There is nothing quite like a brand-spanking-new bicycle. The smoothness of operation, the silkiness, the silence. The perfection.

A recent Thursday morning, dishes washed, beds made, trash brought out, morning chores complete, a couple hours presented themselves. With a perfect blue sky shining and full of promise, autumn colors in full explosion and the world drunk on yellow, a snap decision was made. There on the front deck rested the new bike, virgin, never ridden beyond the test ride, a gift from a loved one.

On with bike shorts, shirts, gloves and helmet, fill a water bottle, grab a piece of fruit, whistle in the happy dog, her tail, her whole body wagging at the prospect of a jaunt through the woods. All this was done quickly and efficiently, with purpose, not allowing second thoughts to creep in. Out the door was the new bike, called a Spark, eager, ready to go, and I reached for … the old bike.

The Hi-Ball is a twenty-niner hardtail, faithful companion and champion for a decade, bought from the rental fleet of a bike joint on Main Street. Rental bikes are usually a good deal: They haven’t usually been truly hammered and are generally well maintained, at the fraction of the cost of a new one. This one is maybe a little bit of a tank, and has started to break down, but is rock-steady on a downhill, and has toured all over the San Juans.   

I jumped on and, as usual, the pedals just started turning of their own accord.
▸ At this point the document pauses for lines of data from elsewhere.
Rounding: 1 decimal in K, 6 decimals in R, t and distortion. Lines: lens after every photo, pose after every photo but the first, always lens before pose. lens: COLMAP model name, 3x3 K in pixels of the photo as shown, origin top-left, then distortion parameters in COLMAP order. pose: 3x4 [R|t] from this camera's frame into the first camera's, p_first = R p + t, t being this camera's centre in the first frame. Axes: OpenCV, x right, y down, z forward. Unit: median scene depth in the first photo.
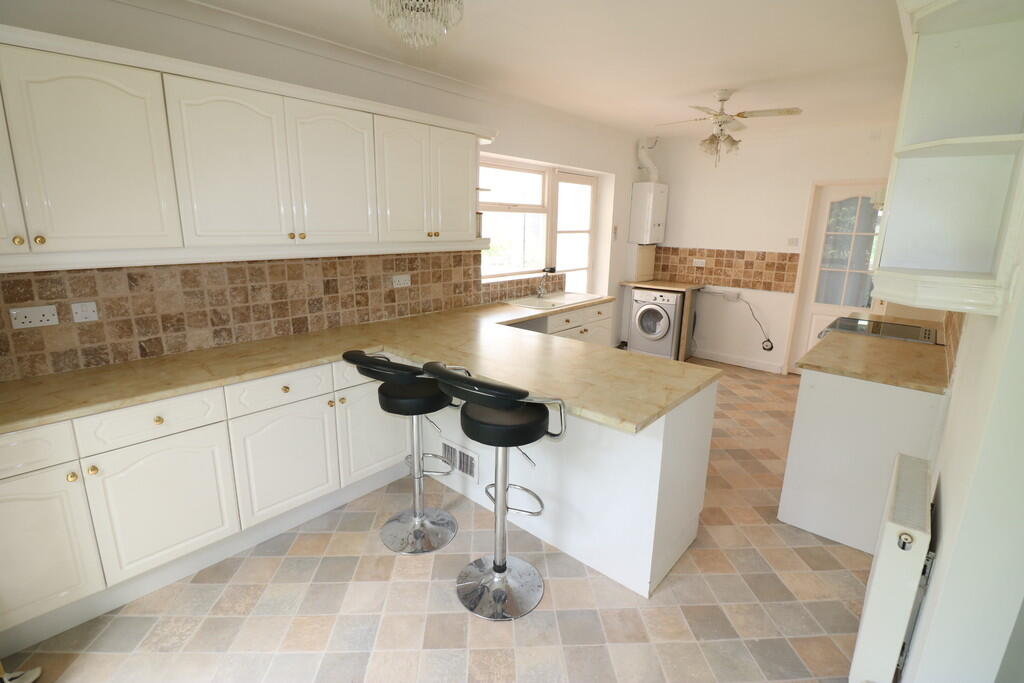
lens RADIAL K [[473.7, 0, 510.3], [0, 473.7, 332.3], [0, 0, 1]] dist [0.000862, -0.013540]
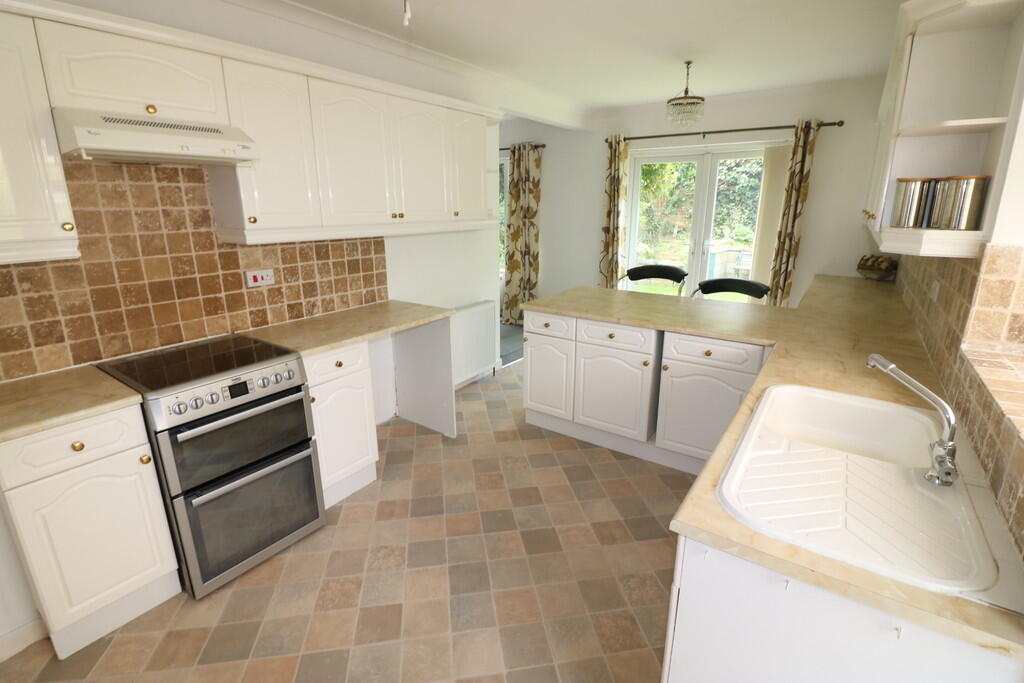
lens RADIAL K [[473.7, 0, 510.3], [0, 473.7, 332.3], [0, 0, 1]] dist [0.000862, -0.013540]
pose [[-0.993340, 0.017933, -0.113812, 0.389379], [-0.038096, 0.881132, 0.471334, -0.305916], [0.108735, 0.472530, -0.874581, 1.372616]]
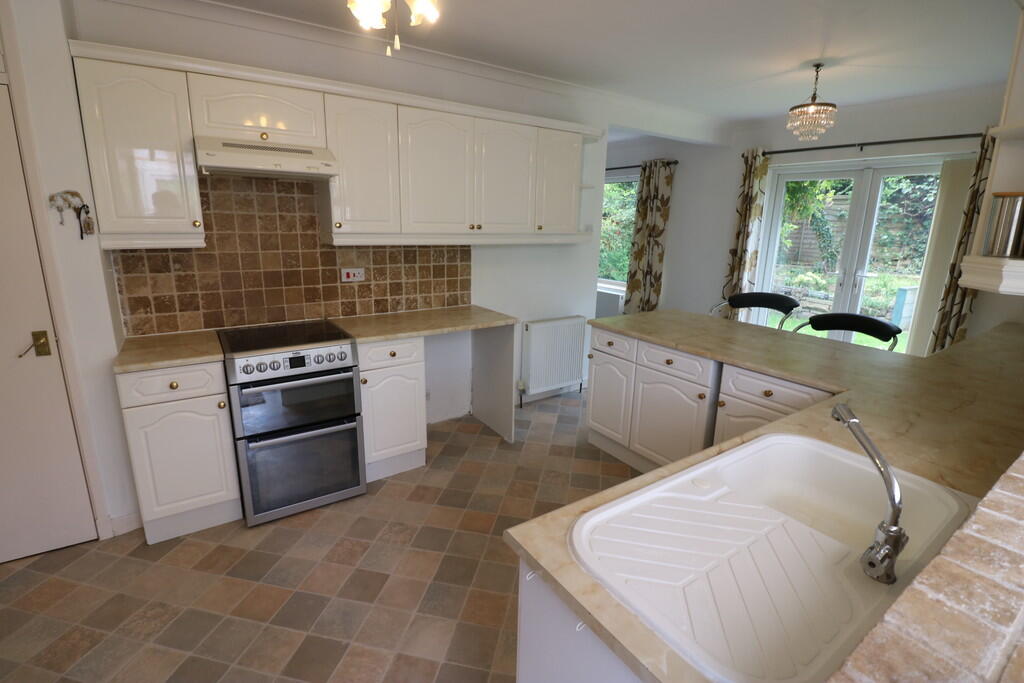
lens RADIAL K [[473.7, 0, 510.3], [0, 473.7, 332.3], [0, 0, 1]] dist [0.000862, -0.013540]
pose [[-0.970006, -0.091138, 0.225347, 0.217488], [0.018407, 0.896850, 0.441951, -0.303962], [-0.242381, 0.432844, -0.868273, 1.378372]]
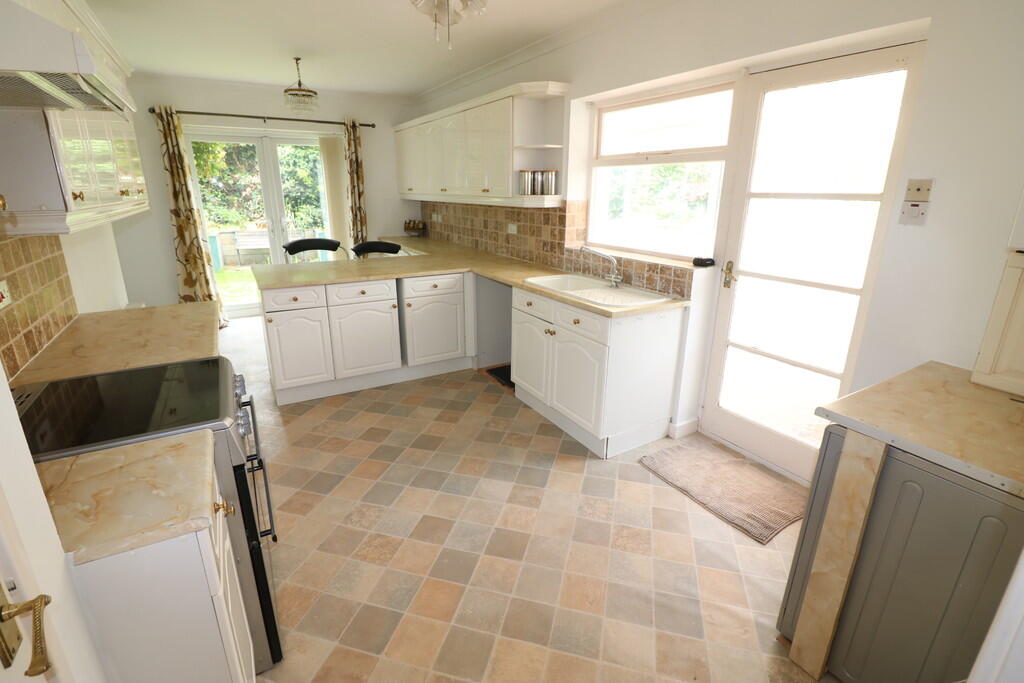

Up the road, the dirt smooth and grippy from the melted snow of a recent storm, the track led up into an aspen grove, across a couple small streams bright orange with mine run-off, acres of geraniums and osha on the forest floor matted and laid down for the winter. The headwalls are familiar, downshifting automatic, catching your breath on the flats, saving the granny gear for Cardiac Hill, the main event before reaching treeline.

A friend — a fit woman who hasn’t been on her bike a lot this season, busy as she was loping in the rain through the high basins — described her mental checklist while on a stiff climb on her bike: “Burning lungs? Check. Eyes popping out? Check. Bulging veins on the side of forehead and neck? Check. Heart attack imminent? Check. Head about to blow like a tomato? Check. Situation normal. Proceed.”

Cardiac this year, unlike many, is actually forgiving, or at least as forgiving as it gets, a smooth line through the rocks providing safe passage, should one care to ignore the aforementioned checklist, and the whiny old man with the tattered hat and corncob pipe in the rocking chair in the cobwebbed recesses of the brain, bitching about his creaky joints.

The pass above, it must be said, has in recent years been a little hectic with Jeep traffic, drivers wide-eyed with panic, sleepy-lidded with nonchalance and everything in between, most of the wives — why is it always the guys who get to drive? — looking nervous. On weekends it is an outright NASCAR proposition, traffic hurling itself down the hill, a climb on a bike not unlike going the wrong way at Talledega.

I’d brought the Hi-Ball into the shop to have the brakes stiffened up and was informed by the mechanic upon pickup that it was “dangerous.” Bearings played out, drive train and front shock shot, cables kaput, tires worn-out, a complete rebuild is called for and I couldn’t agree more. Still, it possessed the two things that I look for in a bike: tires that hold air and two wheels that go ‘round and ‘round.

He forgot to mention that shifting gears requires a ferocious thumb-wrestle, a girding of the loins. Mustering the courage, I shifted to a harder gear and bailed off onto a favored single-track, using cold ears as a rationalization to not continue the climb up the pass, the air a bit frosty. The path dipsy-doodles through the aspens, a velvet conveyer belt of fun, contouring around the head of the valley, delivering one to a beaver pond dead-still, and then around the flank of a massif into a side canyon.

It is National Park-level scenery, but better, for its solitude, a cliff-lined cirque with deep-green spruce stands flowing off large mountains whose flanks full of early-season snow reflect the late-morning sun, northern facets lilac, eastern faces pink to sparkling white, peaks above imposing, superb, diffuse. In the shadows the trail is snow-encrusted — no tracks — and tires crunch; one more good storm and it might be all she wrote for the year.  

I often wish that friends from elsewhere would come ride these trails, which are world-class, five-star brilliant, just to share the sheer joy. When they come, I will ride the Spark. It has automatic this and automatic that, all of which I’m sure I will love. It may even have a vibrating seat warmer, and beer pouring out of the ends of the handlebars.

Today, though, it’s just the Hi-Ball, the pooch and me, and no-o-o-obody, and an ethereal valley, and an hour more of riding before a bunch of stuff needs attending. I suppose I could have spent this time contributing to the GNP or being “responsible,” but at some point there is a responsibility to the spirit, to do humanity a favor and recharge the attitude.

And I’m glad the old bike was taken along for a farewell pedal; it’s sort of like finishing the already-open half-gallon of milk in the fridge before opening the new one. Even with a new bike in the wings, I’ll go through with the Hi-Ball rebuild; she deserves it.